White as white can be. And I thought: Does this make the movie racist?
Even if it wasn’t intended to be, surely this imbalance is worth something, means something, should demand some kind of (written) response? Because sometimes racism, sexism, homophobia, is deliberate, obvious. Sometimes its unintentionality is even more irritating—nearly every (Muslim) panel I’ve been to on Islam and women is for example a bunch of men, mansplaining, and they may not have even consciously planned to exclude women, which doesn’t mean they’re not patriarchal, it just means their patriarchy runs so deep they can’t even sense it.
But maybe we look too hard sometimes. Maybe a movie is just a movie. After all, it’s not like Valentine’s blackness caused his dastardliness, or Galahad’s and Lancelot’s whiteness necessitated or explained their goodness. (The movie does make a slow-motion nod at class mobility and hierarchy.)

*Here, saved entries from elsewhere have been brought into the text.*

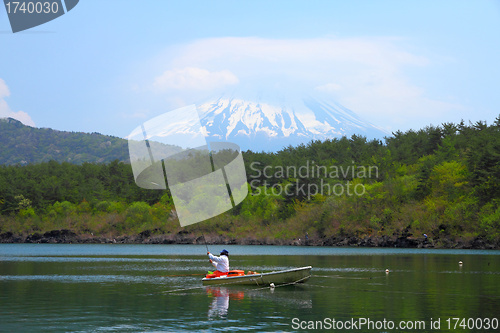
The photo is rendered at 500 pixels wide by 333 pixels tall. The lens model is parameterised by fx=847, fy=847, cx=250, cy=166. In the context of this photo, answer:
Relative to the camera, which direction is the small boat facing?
to the viewer's right

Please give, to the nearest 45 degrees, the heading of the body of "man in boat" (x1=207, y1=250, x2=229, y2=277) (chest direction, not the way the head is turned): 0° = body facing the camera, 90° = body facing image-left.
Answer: approximately 90°
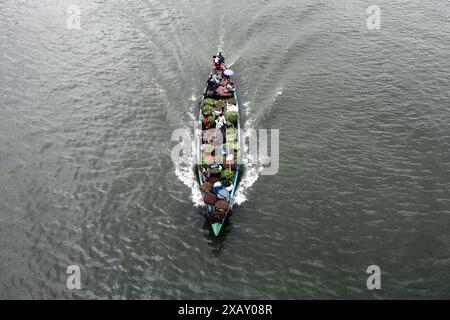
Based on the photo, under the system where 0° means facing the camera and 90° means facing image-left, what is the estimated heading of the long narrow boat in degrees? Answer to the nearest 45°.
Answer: approximately 0°
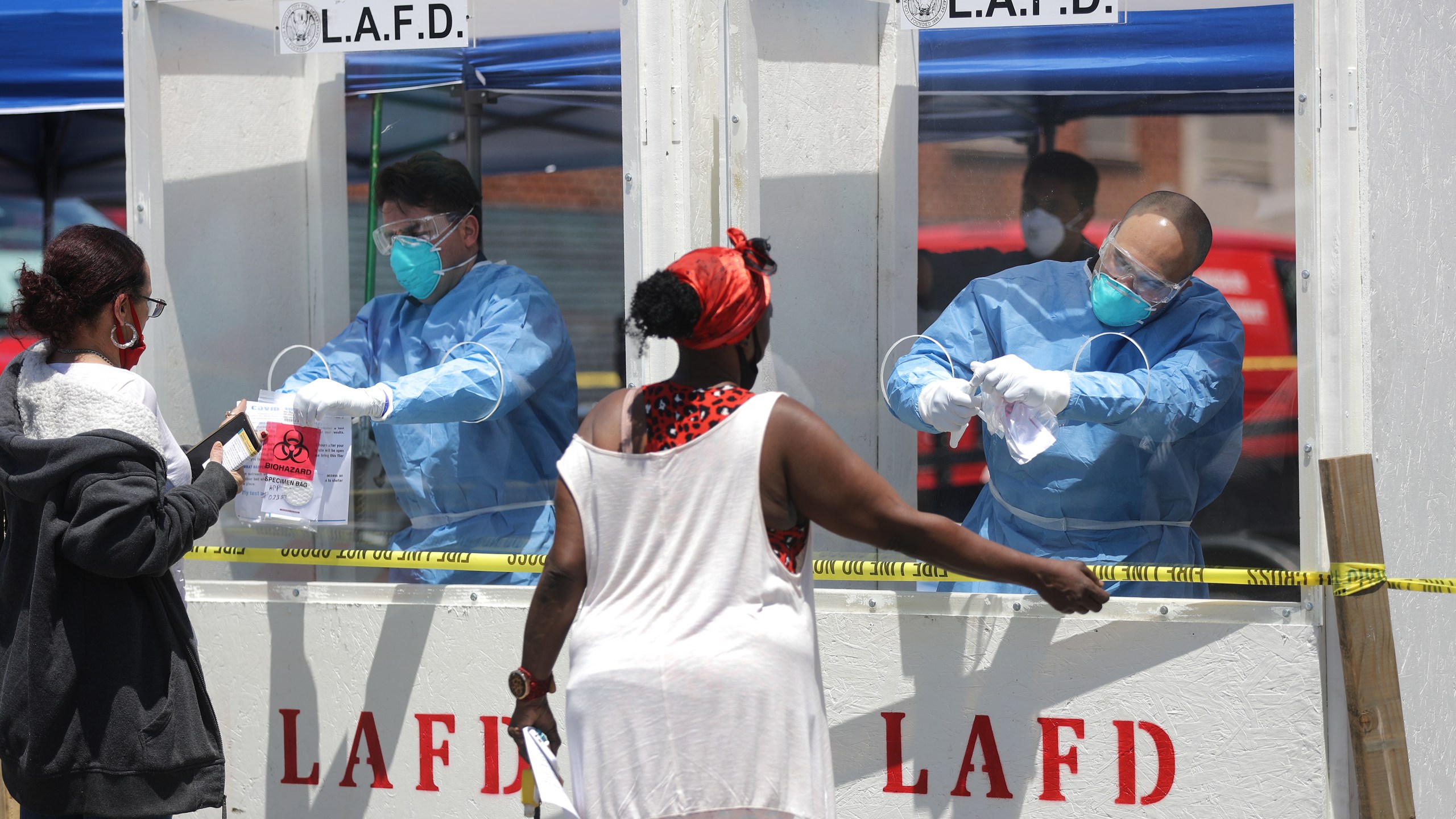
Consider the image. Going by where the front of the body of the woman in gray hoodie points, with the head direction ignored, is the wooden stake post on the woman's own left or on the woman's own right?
on the woman's own right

A few months ago, I was invited to a Muslim conference whereat I was the only speaker who did not identify as an imam, scholar or religious leader. This left me isolated, a minority in the rare situation where our religious minority is the majority, and it left me often at perspectival odds with my co-panelists. But, fortunately, I did not repress this; years ago, I’d have been too nervous to open my mouth, to believe that I had the right to express an opinion about Islam contrary to what the longbeards (not a Dwarfish clan) would hold. In this case, a young woman asked, ‘What do you do’—she posed the question to our panel—‘when you really want to do something haram, something religiously forbidden?’
She was looking for our advice. Our help. Maybe she wanted to have sex, drink, smoke, watch Kingsman: The Secret Service (hey, some of those scenes…)—I don’t know. She didn’t specify. She didn’t need to, want to. Each of the other panelists said, in effect, that we should turn to God, and ask His help, invest more in our Islam to prevent ourselves from straying from Islam, which answer struck me as entirely backwards. If all you ever think about is what you should do, eventually you’ll start thinking about what you should *not* do. The solution to wanting less of Islam is not more of Islam. It’s not less Islam, either.
Because the options are not really about Islam and not-Islam, they are still really just Islam—in fact there are no choices. You can have more of Islam or less of Islam, but the arbiter is still Islam.
Some things mean everything. No thing means nothing. But why must everything mean everything?